I would like to use the gradient penalty introduced in the NIPS paper https://arxiv.org/abs/1706.04156 . In the paper, whenever updating the generator, the gradient penalty for the discriminator parameters is considered.
I know there is a discussion in the previous post (https://discuss.pytorch.org/t/how-to-implement-gradient-penalty-in-pytorch/1656?u=zhangboknight , where the gradient penalty is calculated with respect to the data points
For my case the gradient penalty is calculated with respect to the discriminator parameters:
The authors of the paper gives an implementation through tf.gradients(V, discriminator_vars)
in tensorflow (https://github.com/locuslab/gradient_regularized_gan/blob/c1f61272f6176d4d13016779dbe730b346ae21a1/gaussian-toy-regularized.py#L112 )
Is there a similar implementation in Pytorch?

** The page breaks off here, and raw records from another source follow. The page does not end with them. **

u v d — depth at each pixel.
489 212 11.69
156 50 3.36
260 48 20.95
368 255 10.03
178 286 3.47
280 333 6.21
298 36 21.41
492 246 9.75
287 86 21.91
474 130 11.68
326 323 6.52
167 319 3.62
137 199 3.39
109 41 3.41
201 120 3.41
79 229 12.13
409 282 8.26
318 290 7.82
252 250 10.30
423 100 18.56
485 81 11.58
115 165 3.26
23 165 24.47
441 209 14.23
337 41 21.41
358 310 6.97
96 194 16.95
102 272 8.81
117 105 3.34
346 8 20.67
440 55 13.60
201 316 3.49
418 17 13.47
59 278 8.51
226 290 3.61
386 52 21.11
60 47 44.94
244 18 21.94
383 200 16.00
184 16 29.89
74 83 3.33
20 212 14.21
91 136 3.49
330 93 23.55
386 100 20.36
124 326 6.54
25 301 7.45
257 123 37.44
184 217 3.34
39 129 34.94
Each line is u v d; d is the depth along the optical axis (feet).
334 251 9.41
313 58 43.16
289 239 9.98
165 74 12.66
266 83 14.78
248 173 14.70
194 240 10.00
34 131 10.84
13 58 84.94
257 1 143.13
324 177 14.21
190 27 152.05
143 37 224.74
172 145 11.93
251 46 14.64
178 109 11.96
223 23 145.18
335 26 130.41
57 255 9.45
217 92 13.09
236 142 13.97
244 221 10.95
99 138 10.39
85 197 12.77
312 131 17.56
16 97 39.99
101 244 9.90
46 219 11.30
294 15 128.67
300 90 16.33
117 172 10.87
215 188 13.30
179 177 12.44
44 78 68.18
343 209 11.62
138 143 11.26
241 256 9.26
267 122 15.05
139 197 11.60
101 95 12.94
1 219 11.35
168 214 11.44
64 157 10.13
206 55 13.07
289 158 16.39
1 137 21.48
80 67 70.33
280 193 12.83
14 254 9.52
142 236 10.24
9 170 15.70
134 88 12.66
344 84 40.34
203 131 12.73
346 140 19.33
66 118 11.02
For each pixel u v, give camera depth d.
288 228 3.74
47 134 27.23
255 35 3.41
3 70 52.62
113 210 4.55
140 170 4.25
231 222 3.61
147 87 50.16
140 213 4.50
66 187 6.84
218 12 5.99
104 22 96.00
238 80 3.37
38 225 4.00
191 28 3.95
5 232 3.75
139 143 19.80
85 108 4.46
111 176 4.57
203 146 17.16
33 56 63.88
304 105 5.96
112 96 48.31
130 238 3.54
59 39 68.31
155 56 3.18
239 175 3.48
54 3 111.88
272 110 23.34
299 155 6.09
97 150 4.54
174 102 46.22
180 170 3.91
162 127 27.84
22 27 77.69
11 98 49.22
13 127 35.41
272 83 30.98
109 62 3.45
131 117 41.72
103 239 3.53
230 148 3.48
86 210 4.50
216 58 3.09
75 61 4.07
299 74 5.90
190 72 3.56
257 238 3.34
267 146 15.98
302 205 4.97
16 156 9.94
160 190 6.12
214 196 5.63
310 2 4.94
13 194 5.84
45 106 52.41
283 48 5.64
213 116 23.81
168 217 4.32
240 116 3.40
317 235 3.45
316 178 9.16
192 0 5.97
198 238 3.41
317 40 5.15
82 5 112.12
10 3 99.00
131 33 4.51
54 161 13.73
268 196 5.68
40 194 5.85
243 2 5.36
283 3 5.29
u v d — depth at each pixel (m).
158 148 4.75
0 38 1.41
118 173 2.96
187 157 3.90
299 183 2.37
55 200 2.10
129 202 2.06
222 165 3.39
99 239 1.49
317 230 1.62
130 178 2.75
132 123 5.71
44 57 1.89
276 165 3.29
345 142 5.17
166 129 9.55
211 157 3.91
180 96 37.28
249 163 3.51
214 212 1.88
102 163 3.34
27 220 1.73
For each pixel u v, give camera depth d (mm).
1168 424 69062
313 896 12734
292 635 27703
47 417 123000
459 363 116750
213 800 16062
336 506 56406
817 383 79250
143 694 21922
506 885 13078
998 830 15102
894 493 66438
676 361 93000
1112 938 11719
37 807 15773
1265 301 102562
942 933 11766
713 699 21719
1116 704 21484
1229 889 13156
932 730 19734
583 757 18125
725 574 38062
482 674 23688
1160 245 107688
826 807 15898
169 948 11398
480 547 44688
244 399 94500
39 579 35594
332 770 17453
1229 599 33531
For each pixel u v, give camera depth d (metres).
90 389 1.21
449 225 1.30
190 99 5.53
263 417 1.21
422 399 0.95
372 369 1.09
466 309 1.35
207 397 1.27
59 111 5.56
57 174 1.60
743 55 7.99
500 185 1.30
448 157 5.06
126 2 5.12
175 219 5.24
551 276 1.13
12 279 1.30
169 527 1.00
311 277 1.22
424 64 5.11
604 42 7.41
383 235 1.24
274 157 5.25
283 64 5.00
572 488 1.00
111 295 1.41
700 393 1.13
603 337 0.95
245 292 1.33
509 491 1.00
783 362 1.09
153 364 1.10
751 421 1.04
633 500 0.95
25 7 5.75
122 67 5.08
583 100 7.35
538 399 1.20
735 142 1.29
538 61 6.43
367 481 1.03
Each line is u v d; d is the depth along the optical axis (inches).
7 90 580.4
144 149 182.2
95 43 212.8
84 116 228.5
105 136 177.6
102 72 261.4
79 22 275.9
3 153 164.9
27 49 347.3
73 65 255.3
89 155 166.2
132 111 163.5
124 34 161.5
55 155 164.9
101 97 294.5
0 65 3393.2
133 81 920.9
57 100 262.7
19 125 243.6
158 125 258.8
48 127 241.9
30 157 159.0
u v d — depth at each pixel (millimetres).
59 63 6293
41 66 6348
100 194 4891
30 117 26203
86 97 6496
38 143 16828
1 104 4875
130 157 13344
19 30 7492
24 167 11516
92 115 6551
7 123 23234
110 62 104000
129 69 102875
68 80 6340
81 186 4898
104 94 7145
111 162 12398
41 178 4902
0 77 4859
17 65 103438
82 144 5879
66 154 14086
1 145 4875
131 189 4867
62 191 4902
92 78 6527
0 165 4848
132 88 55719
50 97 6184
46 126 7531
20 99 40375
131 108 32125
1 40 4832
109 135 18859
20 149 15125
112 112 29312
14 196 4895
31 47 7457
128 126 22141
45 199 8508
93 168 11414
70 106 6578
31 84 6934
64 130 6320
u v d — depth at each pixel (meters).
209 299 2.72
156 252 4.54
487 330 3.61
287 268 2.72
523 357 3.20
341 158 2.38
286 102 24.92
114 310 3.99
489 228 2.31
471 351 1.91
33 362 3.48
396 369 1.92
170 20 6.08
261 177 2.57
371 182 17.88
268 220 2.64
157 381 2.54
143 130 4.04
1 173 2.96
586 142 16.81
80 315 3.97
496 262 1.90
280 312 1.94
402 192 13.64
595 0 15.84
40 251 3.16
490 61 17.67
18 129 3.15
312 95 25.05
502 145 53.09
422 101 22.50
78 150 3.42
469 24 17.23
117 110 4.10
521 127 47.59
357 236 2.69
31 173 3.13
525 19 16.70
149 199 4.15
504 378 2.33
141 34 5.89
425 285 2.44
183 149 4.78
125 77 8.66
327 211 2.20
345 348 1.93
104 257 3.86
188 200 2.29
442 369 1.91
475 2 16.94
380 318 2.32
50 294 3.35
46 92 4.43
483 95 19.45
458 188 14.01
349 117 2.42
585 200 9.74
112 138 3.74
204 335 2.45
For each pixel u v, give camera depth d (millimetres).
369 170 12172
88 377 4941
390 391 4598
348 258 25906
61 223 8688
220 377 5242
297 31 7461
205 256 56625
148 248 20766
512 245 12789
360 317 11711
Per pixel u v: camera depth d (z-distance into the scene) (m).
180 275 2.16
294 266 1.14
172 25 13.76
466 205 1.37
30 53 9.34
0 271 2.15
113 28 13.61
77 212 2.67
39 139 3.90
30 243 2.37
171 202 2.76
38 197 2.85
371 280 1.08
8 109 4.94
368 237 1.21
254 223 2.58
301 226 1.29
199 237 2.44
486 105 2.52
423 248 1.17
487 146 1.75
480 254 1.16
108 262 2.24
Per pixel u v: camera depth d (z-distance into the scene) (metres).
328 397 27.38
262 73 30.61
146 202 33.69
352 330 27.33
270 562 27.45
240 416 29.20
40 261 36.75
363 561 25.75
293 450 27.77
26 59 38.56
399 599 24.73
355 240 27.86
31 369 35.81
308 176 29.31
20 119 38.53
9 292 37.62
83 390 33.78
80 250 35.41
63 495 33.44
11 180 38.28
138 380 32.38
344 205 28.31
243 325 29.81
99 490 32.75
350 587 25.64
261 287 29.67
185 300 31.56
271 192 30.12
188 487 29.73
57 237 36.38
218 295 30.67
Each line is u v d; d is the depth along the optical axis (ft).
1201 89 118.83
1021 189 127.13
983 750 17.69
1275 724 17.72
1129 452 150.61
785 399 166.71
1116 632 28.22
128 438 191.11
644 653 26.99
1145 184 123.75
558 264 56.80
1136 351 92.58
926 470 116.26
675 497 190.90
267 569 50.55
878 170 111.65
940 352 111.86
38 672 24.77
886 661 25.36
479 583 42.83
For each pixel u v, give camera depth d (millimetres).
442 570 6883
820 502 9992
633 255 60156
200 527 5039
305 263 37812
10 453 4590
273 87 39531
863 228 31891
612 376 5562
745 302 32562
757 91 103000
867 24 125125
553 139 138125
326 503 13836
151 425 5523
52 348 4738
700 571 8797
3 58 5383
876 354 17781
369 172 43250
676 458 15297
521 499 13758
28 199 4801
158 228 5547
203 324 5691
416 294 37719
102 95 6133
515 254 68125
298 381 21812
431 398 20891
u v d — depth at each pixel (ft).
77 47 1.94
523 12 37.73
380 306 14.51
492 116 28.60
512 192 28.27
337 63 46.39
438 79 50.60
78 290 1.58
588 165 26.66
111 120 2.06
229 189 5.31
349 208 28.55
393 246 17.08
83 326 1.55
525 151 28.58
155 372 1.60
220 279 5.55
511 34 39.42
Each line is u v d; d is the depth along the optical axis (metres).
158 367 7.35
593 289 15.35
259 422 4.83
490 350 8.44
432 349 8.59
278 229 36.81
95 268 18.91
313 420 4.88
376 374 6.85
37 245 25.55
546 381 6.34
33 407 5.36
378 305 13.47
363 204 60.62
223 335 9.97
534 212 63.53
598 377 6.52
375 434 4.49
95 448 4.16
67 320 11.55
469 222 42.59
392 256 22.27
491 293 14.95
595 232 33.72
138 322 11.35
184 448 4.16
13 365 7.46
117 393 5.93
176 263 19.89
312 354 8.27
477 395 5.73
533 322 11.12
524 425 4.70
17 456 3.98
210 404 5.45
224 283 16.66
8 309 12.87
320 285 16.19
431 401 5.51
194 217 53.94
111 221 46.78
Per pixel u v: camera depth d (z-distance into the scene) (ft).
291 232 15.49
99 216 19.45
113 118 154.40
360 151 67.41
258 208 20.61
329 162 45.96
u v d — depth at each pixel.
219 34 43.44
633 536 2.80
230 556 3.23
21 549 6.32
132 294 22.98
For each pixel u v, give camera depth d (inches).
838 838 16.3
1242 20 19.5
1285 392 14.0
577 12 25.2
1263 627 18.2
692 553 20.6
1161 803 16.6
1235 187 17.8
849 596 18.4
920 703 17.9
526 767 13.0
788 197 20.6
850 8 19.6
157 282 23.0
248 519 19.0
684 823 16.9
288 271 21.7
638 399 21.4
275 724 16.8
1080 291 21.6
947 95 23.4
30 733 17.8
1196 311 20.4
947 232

Can I still use torch.autograd.grad
to calculate the gradient wrt. discriminator params? Or can I use .retain_grad()
as suggested in https://discuss.pytorch.org/t/how-do-i-calculate-the-gradients-of-a-non-leaf-variable-w-r-t-to-a-loss-function/5112/2?u=zhangboknight ? I am not pretty sure. Since this technique helps stabilize the GAN training greatly, the same problem may help others who use Pytorch. Many thanks!
chenyuntc
(Yun Chen)
January 7, 2018, 11:42am
2
I think autograd.grad
with create_graph=True
would work for you.
2 Likes
Thanks a lot! Now I can calculate the norm of gradient through:
grad_params = torch.autograd.grad(loss, model.parameters(), create_graph=True)
grad_norm = 0
for grad in grad_params:
grad_norm += grad.pow(2).sum()
grad_norm = grad_norm.sqrt()
Another reference is the post: https://discuss.pytorch.org/t/hessian-vector-product-with-create-graph-flag/8357?u=zhangboknight and https://discuss.pytorch.org/t/issues-computing-hessian-vector-product/2709/7?u=zhangboknight
I will penalize the gradient using the code and see the result.
2 Likes
tom
(Thomas V)
January 7, 2018, 9:11pm
4
Hello Tony,
thanks for highlighting the paper!
I put my pytorch version of the experiment in a quick Regularized gradient descent GAN optimization notebook . The core is very similar to what you and Yun Chen came up with.
I do have a specific problem in mind where I will try it on. Thanks again for bringing this up here.
Best regards
Thomas
2 Likes
psu1
(Peng Su)
March 27, 2019, 2:13am
5
from torch.autograd import grad
preds = Critic(interpolates)
gradients = grad(outputs=preds, inputs=interpolates,
grad_outputs=torch.ones_like(preds).cuda(),
retain_graph=True, create_graph=True, only_inputs=True)[0]
gradients = gradients.view(gradients.size(0), -1)
gradient_norm = gradients.norm(2, dim=1)
gradient_penalty = ((gradient_norm - 1)**2).mean()
2 Likes